The Biden administration on Tuesday announced its final approval of the nation’s first commercial-scale offshore wind farm, a major step toward President Biden’s goal of expanding renewable energy production across the United States.

The Vineyard Wind project calls for up to 84 turbines to be installed in the Atlantic Ocean about 12 nautical miles off the coast of Martha’s Vineyard, Mass. Together, they could generate about 800 megawatts of electricity, enough to power about 400,000 homes.

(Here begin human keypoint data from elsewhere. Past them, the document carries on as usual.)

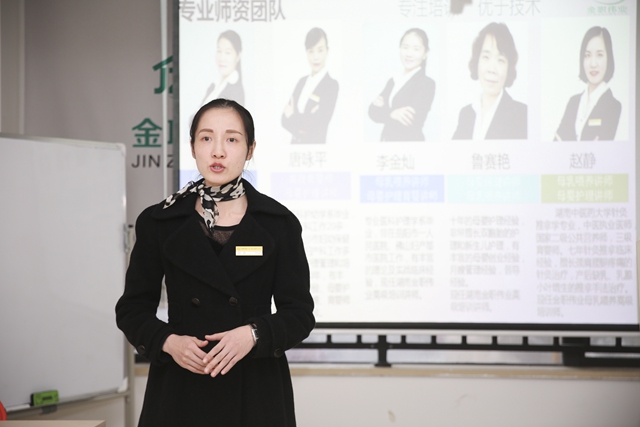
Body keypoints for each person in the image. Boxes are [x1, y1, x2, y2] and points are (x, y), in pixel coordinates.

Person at [116, 99, 315, 427]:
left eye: (232, 139)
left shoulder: (278, 223)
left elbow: (299, 314)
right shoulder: (160, 221)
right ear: (193, 147)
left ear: (250, 150)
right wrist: (169, 342)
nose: (218, 151)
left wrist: (253, 334)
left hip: (255, 388)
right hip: (181, 386)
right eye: (206, 138)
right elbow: (132, 309)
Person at [452, 22, 527, 140]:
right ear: (477, 61)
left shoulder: (521, 114)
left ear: (509, 67)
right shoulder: (466, 114)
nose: (492, 69)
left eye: (500, 60)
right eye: (486, 57)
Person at [368, 28, 436, 141]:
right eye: (405, 47)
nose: (409, 54)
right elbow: (372, 112)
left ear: (425, 53)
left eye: (416, 49)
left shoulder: (426, 84)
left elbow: (411, 120)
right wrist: (392, 113)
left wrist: (384, 111)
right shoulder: (393, 81)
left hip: (410, 145)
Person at [554, 26, 621, 141]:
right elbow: (557, 141)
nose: (593, 64)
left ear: (608, 58)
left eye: (599, 55)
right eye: (587, 55)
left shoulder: (613, 106)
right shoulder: (573, 102)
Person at [282, 27, 339, 144]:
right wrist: (307, 119)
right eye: (311, 51)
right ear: (306, 52)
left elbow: (319, 124)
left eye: (320, 50)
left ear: (327, 51)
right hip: (294, 149)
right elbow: (284, 120)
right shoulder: (302, 82)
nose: (316, 57)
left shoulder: (331, 85)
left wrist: (292, 116)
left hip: (316, 150)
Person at [201, 30, 245, 105]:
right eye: (219, 51)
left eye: (227, 52)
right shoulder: (213, 86)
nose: (222, 58)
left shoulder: (236, 91)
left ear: (238, 56)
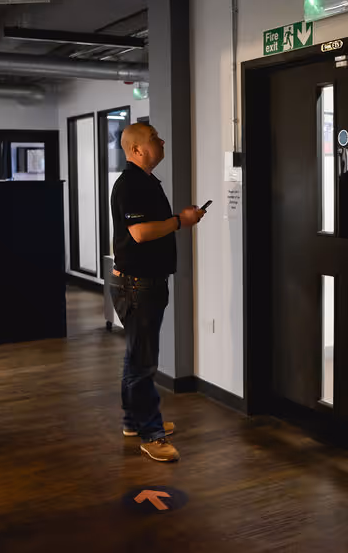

The administration estimates that the project will create about 3,600 jobs.

The idea of a wind farm off the Massachusetts coast was conceived two decades ago but ran into repeated setbacks, delays and well-funded opposition from waterfront property owners before the Trump administration moved to cancel the project’s permitting process.

The Biden administration jump-started progress on Vineyard Wind in March as part of its larger push to tackle climate change.

“A clean energy future is within our grasp in the United States,” Interior Secretary Deb Haaland said Tuesday. “The approval of this project is an important step toward advancing the administration’s goals to create good paying union jobs while combating climate change and powering our nation. Today is one of many actions we are determined to take to open the doors of economic opportunity to more Americans.”

The administration has pledged to build 30,000 megawatts of offshore wind in the United States by 2030. It’s a target the White House contended would spark $12 billion in capital investments annually, supporting 77,000 direct and indirect jobs by the end of the decade.